(PROBLEM REQUIREMENTS) A word-for-word copy of the entries, with the images left out, is what you should write.

(Hardware design source files)

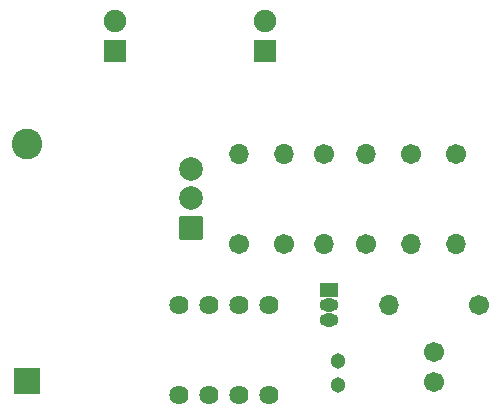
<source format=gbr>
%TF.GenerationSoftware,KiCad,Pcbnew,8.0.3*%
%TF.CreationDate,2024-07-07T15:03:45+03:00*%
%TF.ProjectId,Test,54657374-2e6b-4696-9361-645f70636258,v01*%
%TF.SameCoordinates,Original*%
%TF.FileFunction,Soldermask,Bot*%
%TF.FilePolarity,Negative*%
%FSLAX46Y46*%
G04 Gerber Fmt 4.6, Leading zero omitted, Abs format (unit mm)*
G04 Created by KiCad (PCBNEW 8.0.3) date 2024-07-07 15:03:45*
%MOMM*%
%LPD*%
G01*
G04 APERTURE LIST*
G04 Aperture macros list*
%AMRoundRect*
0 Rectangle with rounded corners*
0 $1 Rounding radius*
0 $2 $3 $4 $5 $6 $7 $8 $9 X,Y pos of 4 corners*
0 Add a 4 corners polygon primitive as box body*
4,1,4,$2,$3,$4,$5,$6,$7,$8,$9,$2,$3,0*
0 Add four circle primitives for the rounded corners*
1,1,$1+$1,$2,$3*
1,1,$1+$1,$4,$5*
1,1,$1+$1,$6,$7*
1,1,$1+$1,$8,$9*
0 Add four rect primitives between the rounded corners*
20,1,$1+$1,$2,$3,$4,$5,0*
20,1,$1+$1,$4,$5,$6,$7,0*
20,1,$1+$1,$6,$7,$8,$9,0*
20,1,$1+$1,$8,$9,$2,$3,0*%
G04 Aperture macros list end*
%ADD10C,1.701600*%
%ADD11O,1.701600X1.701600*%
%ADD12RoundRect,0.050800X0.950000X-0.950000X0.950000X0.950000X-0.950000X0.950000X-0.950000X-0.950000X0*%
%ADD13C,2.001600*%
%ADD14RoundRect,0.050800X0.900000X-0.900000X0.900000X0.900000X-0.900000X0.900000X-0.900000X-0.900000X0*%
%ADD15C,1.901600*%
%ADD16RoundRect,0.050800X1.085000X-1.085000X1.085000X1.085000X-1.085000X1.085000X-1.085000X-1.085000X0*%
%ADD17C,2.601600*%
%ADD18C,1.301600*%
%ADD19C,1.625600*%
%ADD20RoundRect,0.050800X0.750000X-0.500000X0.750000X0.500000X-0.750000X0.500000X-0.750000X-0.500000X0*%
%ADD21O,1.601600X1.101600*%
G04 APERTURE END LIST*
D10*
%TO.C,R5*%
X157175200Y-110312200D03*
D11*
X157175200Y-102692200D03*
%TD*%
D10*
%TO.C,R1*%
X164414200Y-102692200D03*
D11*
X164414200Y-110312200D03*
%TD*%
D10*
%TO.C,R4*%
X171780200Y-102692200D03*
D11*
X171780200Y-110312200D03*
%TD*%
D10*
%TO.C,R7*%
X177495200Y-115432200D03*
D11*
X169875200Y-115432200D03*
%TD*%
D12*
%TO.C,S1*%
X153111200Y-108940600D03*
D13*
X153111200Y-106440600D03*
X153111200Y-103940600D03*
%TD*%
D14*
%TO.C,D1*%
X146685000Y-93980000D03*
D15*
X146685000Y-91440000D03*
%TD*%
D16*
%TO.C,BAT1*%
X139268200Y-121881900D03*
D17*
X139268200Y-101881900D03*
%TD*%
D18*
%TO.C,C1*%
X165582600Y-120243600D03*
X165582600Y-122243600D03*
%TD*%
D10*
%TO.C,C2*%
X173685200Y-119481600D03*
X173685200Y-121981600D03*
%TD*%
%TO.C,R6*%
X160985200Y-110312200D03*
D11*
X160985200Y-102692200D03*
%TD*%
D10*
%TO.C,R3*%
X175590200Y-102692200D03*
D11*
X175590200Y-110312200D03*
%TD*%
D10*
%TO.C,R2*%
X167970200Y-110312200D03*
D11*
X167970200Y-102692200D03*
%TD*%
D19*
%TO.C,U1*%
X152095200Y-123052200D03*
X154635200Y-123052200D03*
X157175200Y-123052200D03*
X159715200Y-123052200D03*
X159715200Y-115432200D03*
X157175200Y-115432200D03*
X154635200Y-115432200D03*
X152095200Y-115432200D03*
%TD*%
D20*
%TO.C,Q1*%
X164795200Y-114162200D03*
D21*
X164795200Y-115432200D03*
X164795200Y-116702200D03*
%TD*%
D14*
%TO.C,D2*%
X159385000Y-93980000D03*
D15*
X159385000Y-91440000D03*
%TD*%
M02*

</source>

(ANSWER FOR THE TASK)
<source format=gbr>
%TF.GenerationSoftware,KiCad,Pcbnew,8.0.3*%
%TF.CreationDate,2024-07-07T15:03:45+03:00*%
%TF.ProjectId,Test,54657374-2e6b-4696-9361-645f70636258,v01*%
%TF.SameCoordinates,Original*%
%TF.FileFunction,Soldermask,Bot*%
%TF.FilePolarity,Negative*%
%FSLAX46Y46*%
G04 Gerber Fmt 4.6, Leading zero omitted, Abs format (unit mm)*
G04 Created by KiCad (PCBNEW 8.0.3) date 2024-07-07 15:03:45*
%MOMM*%
%LPD*%
G01*
G04 APERTURE LIST*
G04 Aperture macros list*
%AMRoundRect*
0 Rectangle with rounded corners*
0 $1 Rounding radius*
0 $2 $3 $4 $5 $6 $7 $8 $9 X,Y pos of 4 corners*
0 Add a 4 corners polygon primitive as box body*
4,1,4,$2,$3,$4,$5,$6,$7,$8,$9,$2,$3,0*
0 Add four circle primitives for the rounded corners*
1,1,$1+$1,$2,$3*
1,1,$1+$1,$4,$5*
1,1,$1+$1,$6,$7*
1,1,$1+$1,$8,$9*
0 Add four rect primitives between the rounded corners*
20,1,$1+$1,$2,$3,$4,$5,0*
20,1,$1+$1,$4,$5,$6,$7,0*
20,1,$1+$1,$6,$7,$8,$9,0*
20,1,$1+$1,$8,$9,$2,$3,0*%
G04 Aperture macros list end*
%ADD10C,1.701600*%
%ADD11O,1.701600X1.701600*%
%ADD12RoundRect,0.050800X0.950000X-0.950000X0.950000X0.950000X-0.950000X0.950000X-0.950000X-0.950000X0*%
%ADD13C,2.001600*%
%ADD14RoundRect,0.050800X0.900000X-0.900000X0.900000X0.900000X-0.900000X0.900000X-0.900000X-0.900000X0*%
%ADD15C,1.901600*%
%ADD16RoundRect,0.050800X1.085000X-1.085000X1.085000X1.085000X-1.085000X1.085000X-1.085000X-1.085000X0*%
%ADD17C,2.601600*%
%ADD18C,1.301600*%
%ADD19C,1.625600*%
%ADD20RoundRect,0.050800X0.750000X-0.500000X0.750000X0.500000X-0.750000X0.500000X-0.750000X-0.500000X0*%
%ADD21O,1.601600X1.101600*%
G04 APERTURE END LIST*
D10*
%TO.C,R5*%
X157175200Y-110312200D03*
D11*
X157175200Y-102692200D03*
%TD*%
D10*
%TO.C,R1*%
X164414200Y-102692200D03*
D11*
X164414200Y-110312200D03*
%TD*%
D10*
%TO.C,R4*%
X171780200Y-102692200D03*
D11*
X171780200Y-110312200D03*
%TD*%
D10*
%TO.C,R7*%
X177495200Y-115432200D03*
D11*
X169875200Y-115432200D03*
%TD*%
D12*
%TO.C,S1*%
X153111200Y-108940600D03*
D13*
X153111200Y-106440600D03*
X153111200Y-103940600D03*
%TD*%
D14*
%TO.C,D1*%
X146685000Y-93980000D03*
D15*
X146685000Y-91440000D03*
%TD*%
D16*
%TO.C,BAT1*%
X139268200Y-121881900D03*
D17*
X139268200Y-101881900D03*
%TD*%
D18*
%TO.C,C1*%
X165582600Y-120243600D03*
X165582600Y-122243600D03*
%TD*%
D10*
%TO.C,C2*%
X173685200Y-119481600D03*
X173685200Y-121981600D03*
%TD*%
%TO.C,R6*%
X160985200Y-110312200D03*
D11*
X160985200Y-102692200D03*
%TD*%
D10*
%TO.C,R3*%
X175590200Y-102692200D03*
D11*
X175590200Y-110312200D03*
%TD*%
D10*
%TO.C,R2*%
X167970200Y-110312200D03*
D11*
X167970200Y-102692200D03*
%TD*%
D19*
%TO.C,U1*%
X152095200Y-123052200D03*
X154635200Y-123052200D03*
X157175200Y-123052200D03*
X159715200Y-123052200D03*
X159715200Y-115432200D03*
X157175200Y-115432200D03*
X154635200Y-115432200D03*
X152095200Y-115432200D03*
%TD*%
D20*
%TO.C,Q1*%
X164795200Y-114162200D03*
D21*
X164795200Y-115432200D03*
X164795200Y-116702200D03*
%TD*%
D14*
%TO.C,D2*%
X159385000Y-93980000D03*
D15*
X159385000Y-91440000D03*
%TD*%
M02*

</source>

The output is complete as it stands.